§ YOUR GOAL:
Beneath this line are the data; copy exactly the part of them that opens with the line containing "left ankle: (325, 860, -1)" and closes with the line containing "left ankle: (398, 1004, 25)", and only that part.

Dataset entries:

= Beginning of Section =

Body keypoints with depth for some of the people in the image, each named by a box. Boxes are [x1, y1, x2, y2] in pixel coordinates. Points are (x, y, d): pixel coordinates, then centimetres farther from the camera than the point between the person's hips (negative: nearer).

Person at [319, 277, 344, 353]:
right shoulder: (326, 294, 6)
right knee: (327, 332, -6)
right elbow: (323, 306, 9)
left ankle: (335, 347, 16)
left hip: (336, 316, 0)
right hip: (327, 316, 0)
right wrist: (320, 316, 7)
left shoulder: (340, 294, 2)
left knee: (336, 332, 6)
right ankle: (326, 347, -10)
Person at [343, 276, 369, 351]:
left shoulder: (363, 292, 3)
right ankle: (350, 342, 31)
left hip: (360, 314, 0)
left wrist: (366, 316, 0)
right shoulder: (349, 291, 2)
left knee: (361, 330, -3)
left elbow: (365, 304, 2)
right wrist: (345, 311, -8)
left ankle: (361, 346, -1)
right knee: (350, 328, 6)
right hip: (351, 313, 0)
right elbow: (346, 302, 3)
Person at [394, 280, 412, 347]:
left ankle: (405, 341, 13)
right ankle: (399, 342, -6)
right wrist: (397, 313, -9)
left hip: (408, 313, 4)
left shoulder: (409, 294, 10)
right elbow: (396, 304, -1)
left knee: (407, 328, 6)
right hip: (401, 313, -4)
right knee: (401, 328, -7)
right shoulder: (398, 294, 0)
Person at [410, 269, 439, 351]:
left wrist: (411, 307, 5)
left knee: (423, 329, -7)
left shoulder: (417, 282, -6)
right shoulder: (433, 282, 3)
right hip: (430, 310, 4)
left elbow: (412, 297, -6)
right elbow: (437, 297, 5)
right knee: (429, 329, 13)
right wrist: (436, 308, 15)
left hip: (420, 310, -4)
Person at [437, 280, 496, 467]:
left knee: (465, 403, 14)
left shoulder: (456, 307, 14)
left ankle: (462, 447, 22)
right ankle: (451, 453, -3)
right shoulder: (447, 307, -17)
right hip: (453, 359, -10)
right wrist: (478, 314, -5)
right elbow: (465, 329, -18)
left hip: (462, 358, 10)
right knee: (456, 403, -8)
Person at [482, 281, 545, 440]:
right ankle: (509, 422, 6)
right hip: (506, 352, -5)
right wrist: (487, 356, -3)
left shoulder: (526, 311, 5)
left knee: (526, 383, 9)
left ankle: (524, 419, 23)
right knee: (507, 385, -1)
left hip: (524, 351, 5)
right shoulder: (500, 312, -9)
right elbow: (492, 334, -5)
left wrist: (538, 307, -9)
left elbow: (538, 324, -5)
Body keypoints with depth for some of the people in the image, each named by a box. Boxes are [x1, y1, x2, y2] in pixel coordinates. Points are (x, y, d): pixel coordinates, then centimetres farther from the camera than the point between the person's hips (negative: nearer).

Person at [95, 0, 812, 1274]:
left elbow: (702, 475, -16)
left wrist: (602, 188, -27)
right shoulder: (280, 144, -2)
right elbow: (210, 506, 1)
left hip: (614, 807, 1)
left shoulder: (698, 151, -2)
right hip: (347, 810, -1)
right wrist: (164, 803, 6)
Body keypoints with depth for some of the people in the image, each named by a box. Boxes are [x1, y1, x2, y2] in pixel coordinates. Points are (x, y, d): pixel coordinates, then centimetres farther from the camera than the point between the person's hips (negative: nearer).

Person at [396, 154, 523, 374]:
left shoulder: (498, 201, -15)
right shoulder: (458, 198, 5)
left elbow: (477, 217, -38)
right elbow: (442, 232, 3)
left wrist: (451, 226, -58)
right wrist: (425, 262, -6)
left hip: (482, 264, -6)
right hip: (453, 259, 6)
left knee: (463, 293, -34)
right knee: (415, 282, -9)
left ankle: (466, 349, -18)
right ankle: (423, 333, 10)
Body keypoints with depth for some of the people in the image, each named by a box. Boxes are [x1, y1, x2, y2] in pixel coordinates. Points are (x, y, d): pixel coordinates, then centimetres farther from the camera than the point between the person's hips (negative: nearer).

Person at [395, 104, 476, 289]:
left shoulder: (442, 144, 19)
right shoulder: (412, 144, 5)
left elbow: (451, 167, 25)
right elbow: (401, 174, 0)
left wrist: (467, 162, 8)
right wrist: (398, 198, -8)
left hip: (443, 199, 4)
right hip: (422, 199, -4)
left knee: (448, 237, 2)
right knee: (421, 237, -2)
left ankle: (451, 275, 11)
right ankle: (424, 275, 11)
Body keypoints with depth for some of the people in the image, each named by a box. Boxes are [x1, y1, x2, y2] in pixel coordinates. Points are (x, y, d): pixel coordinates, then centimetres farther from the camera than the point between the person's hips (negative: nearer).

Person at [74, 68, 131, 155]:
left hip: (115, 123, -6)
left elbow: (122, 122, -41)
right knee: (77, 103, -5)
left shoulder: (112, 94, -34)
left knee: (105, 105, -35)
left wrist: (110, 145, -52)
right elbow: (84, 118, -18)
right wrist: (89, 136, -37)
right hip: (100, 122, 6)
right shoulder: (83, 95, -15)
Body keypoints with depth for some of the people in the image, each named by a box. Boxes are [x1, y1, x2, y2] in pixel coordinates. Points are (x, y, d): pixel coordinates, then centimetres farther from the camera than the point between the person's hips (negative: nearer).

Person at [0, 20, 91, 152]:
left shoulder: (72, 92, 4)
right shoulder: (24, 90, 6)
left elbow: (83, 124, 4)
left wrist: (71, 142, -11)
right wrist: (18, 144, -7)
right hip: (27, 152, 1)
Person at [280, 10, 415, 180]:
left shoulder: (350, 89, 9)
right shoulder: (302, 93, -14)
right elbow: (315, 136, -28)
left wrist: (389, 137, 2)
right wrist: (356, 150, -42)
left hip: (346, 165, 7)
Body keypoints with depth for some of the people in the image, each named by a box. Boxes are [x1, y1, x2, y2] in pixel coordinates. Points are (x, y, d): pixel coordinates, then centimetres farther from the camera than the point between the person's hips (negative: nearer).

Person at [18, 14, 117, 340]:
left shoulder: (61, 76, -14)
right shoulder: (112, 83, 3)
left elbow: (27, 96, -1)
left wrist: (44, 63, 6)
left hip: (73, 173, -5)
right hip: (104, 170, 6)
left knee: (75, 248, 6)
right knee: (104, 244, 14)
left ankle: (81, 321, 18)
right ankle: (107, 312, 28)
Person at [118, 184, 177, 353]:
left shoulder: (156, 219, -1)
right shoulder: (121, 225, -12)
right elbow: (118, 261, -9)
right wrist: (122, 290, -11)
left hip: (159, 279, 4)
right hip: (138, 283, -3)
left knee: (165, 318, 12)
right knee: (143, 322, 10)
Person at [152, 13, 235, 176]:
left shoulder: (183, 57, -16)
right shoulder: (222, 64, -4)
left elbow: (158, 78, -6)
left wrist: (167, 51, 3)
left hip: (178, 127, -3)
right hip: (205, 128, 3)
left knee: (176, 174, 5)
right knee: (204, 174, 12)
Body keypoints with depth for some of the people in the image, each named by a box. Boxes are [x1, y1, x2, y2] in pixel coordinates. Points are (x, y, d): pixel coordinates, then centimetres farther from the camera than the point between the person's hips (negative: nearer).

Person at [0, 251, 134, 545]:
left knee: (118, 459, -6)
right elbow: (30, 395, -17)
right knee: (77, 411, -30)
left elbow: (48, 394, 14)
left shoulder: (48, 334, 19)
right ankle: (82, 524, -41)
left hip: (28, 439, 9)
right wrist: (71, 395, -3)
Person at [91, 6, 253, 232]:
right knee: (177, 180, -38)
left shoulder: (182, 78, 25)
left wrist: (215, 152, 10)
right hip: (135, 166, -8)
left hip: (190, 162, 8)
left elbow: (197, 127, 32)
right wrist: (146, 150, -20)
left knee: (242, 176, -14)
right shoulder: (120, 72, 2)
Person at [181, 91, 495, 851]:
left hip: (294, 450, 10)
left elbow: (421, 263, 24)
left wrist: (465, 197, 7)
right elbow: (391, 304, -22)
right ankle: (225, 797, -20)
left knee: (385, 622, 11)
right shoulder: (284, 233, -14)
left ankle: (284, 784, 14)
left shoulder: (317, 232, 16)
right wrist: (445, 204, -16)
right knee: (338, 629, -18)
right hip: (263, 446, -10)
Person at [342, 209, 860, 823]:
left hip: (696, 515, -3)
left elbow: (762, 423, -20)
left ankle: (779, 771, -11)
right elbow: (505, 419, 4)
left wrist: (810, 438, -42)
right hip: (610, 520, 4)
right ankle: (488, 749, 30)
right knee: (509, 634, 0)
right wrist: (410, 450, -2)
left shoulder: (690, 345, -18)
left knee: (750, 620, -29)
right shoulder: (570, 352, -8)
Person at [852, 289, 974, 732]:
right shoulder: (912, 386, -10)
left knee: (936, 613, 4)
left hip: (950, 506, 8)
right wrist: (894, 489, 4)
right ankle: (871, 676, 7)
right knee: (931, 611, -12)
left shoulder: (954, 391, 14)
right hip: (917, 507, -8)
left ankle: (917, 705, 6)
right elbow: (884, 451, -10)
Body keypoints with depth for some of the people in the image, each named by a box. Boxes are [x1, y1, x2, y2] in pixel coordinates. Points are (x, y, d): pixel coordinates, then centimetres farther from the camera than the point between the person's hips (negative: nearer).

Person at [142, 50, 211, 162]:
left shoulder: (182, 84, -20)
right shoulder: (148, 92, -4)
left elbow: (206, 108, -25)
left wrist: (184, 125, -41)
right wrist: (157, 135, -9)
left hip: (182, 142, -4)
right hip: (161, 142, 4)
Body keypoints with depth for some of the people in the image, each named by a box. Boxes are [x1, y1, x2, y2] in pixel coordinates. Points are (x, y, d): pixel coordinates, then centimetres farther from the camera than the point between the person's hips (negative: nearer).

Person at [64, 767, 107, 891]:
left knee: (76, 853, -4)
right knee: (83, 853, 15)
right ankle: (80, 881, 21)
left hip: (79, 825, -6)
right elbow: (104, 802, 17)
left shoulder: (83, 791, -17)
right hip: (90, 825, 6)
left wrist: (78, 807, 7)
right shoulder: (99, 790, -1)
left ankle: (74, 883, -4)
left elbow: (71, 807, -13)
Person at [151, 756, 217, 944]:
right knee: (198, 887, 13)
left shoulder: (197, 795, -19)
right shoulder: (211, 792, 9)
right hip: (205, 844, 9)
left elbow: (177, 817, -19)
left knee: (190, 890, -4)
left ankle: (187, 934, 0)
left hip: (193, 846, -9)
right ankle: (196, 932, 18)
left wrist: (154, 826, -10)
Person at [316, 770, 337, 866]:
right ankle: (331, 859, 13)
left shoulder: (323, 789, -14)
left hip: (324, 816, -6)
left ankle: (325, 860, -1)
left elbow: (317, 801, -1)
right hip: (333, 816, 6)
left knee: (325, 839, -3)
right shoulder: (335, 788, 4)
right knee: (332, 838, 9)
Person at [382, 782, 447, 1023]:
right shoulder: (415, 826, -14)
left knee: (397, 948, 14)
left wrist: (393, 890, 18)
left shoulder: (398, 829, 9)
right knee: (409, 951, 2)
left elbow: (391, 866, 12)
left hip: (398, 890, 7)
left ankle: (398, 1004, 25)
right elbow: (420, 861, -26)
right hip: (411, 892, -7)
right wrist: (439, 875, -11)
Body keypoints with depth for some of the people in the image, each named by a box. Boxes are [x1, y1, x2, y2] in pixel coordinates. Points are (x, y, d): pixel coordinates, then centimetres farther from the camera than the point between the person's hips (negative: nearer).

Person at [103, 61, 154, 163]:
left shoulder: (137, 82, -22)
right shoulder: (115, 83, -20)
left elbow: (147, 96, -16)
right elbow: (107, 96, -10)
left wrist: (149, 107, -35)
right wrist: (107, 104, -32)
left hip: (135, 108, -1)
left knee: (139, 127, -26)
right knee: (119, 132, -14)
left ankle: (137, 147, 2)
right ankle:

= End of Section =

§ RESULT OF THE TASK:
left ankle: (325, 860, -1)
left elbow: (317, 801, -1)
right hip: (333, 816, 6)
left knee: (325, 839, -3)
right shoulder: (335, 788, 4)
right knee: (332, 838, 9)
Person at [382, 782, 447, 1023]:
right shoulder: (415, 826, -14)
left knee: (397, 948, 14)
left wrist: (393, 890, 18)
left shoulder: (398, 829, 9)
right knee: (409, 951, 2)
left elbow: (391, 866, 12)
left hip: (398, 890, 7)
left ankle: (398, 1004, 25)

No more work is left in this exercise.